KUTIPAN YANG DITAMPILKAN:
───

Perlu diketahui bahwa masyarakat Toraja memiliki banyak jenis bibit padi lokal yang menghasilkan variasi beras putih, merah, dan hitam. Bibit lokal telah memberikan hasil panen yang memuaskan dan memiliki karakter bulir padi yang besar serta daya tahan yang relatif tinggi terhadap hama ketika ditanam maupun disimpan di lumbung dalam waktu relatif lama. Orang Toraja mengenal lumbung padi sebagai alang. Seperti halnya kuang, alang adalah sistem kearifan lokal yang terkait ketahanan pangan. Jika gorang memiliki makna sekadar gudang padi, lain hal dengan alang yang punya makna budaya dan status sosial.
Kuang memiliki fungsi yang dominan pada aspek ekologis sebagai stabilisator ekosistem dan salah satu penyedia lauk, sementara alang memiliki arti/peran yang holistik pada tradisi. Alang biasanya diletakkan berbaris di depan rumah besar tradisional (tongkonan). Bentuk lumbung inilah yang mirip dengan rumah besar dengan atap serupa bahtera dan keseluruhan permukaan bangunannya dipenuhi ukiran simetris berwarna hitam, merah, putih, dan kuning. Alang menjadi simbol yang mewakili “anak” dari tongkonan, sehingga corak pahatan pada dinding kayu alang pun tak sembarangan dibuat, melainkan mengacu pada motif induknya. Maka, kompleks tongkonan (dengan alang-alang-nya) bisa dikatakan sebagai mikrokosmos Orang Toraja. Di sinilah letak filosofi kehidupan dan identitas Toraja melekat.
Ketika panen raya tiba, gabah-gabah disimpan di lumbung dan akan digunakan sebagai cadangan pangan dan dikonsumsi sehari-hari untuk makan dan upacara adat. Selain menjadi gudang pangan, bagian bawah lumbung juga digunakan sebagai tempat menerima tamu serta tempat duduk bagi keluarga ketika menghadiri upacara. Mereka yang duduk di lumbung memiliki aturan untuk urutan duduk secara hierarkis.
Perubahan yang Datang Kemudian
Tetapi, kini situasi telah berubah! Perubahan pada kuang dan lumbung itulah yang meningkatkan kerentanan Masyarakat Adat Toraja, baik dari aspek ketahanan pangan maupun pelestarian budaya dan tradisi, terutama kaitannya dengan kebencanaan (perspektif pengurangan risiko bencana).

───

DATA SUMBER:
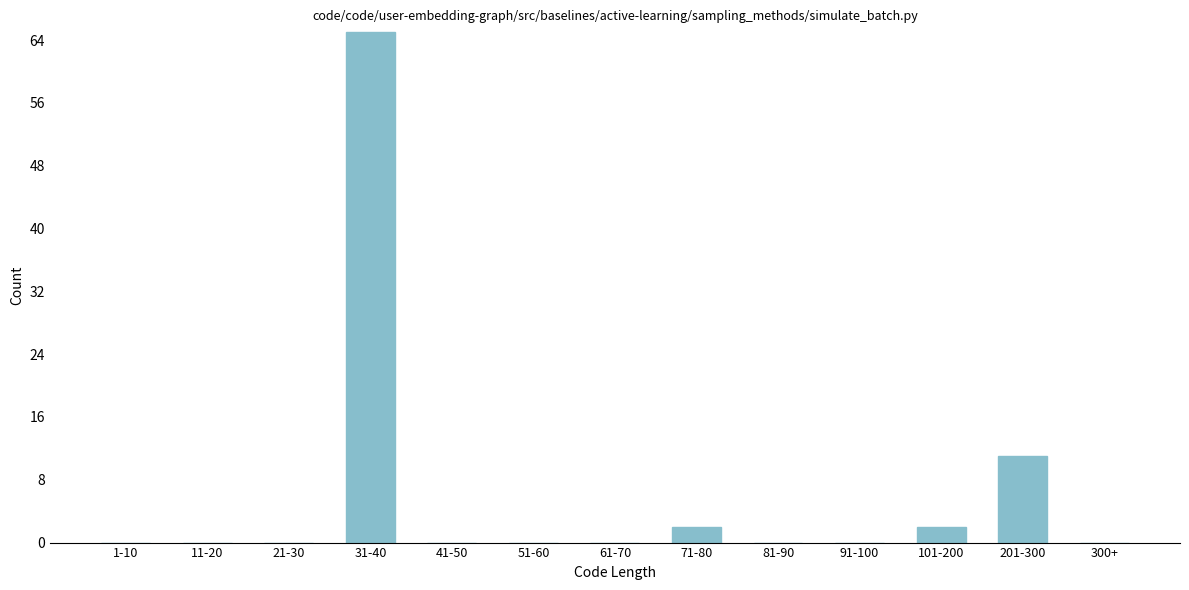

Reading left to right, list all the values displayed in this chart.

1-10=0	11-20=0	21-30=0	31-40=65	41-50=0	51-60=0	61-70=0	71-80=2	81-90=0	91-100=0	101-200=2	201-300=11	300+=0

───

INSTRUKSI ANDA: Sambung teks tentang kuang dan lumbung padi Toraja di atas, mulai tepat setelah kalimat terakhirnya.

JAWABAN TERTULIS:
Bibit padi hasil rekayasa genetik — atau “bibit unggul” yang diperkenalkan (mungkin dipaksakan) pemerintah — datang bersamaan dengan pupuk non-organik dan pestisida. Momentum tersebut membawa perubahan besar bagi keberlangsungan corak bertani di Toraja. Ikan-ikan tak sebanyak dulu karena tidak mampu bertahan dengan sebaran pupuk dan pestisida kimia. Maka sebagian petani ada yang beranggapan kalau kuang tak perlu lagi diterapkan.
Sementara itu, kini lumbung banyak yang mengalami pergeseran fungsi sebagai simbol. Tak heran jika lumbung-lumbung padi kini banyak yang rusak. Lumbung yang kosong tak berisi membuat lumbung semakin rentan dengan angin kencang, sehingga mudah rubuh. Menurut informasi Kabupaten Toraja Utara, tercatat sebanyak 50 lumbung tumbang karena angin kencang tahun lalu. Jumlah tersebut semakin bertambah menjadi 101 lumbung serta ditambah duarumah tradisional dan beberapa rumah warga.
Jauh sebelum isu mengenai dampak perubahan iklim mengemuka, adalah Revolusi Hijau yang dijalankan rezim Orde Baru yang mengubah wajah pertanian dan petani melalui introduksi bibit hasil rekayasa genetik, sistem irigasi modern, pestisida, serta pupuk kimia yang bertujuan pada peningkatan produktivitas. Saat itulah pemaknaan terhadap aktivitas bertani digeser menuju ambisi Indonesia menjadi negara swasembada pangan. Beras sekadar dianggap komoditi dan praktik tradisional berangsur tersingkirkan. Panen yang awalnya sekali dalam setahun menjadi dua kali setahun hingga lima kali dalam dua tahun. Sekilas, produktivitas sepertinya berhasil, namun dampak negatif lain muncul kemudian. Selain degradasi lingkungan, tradisi dan makna sakral dari keseharian agraris Orang Toraja, mulai tergerus.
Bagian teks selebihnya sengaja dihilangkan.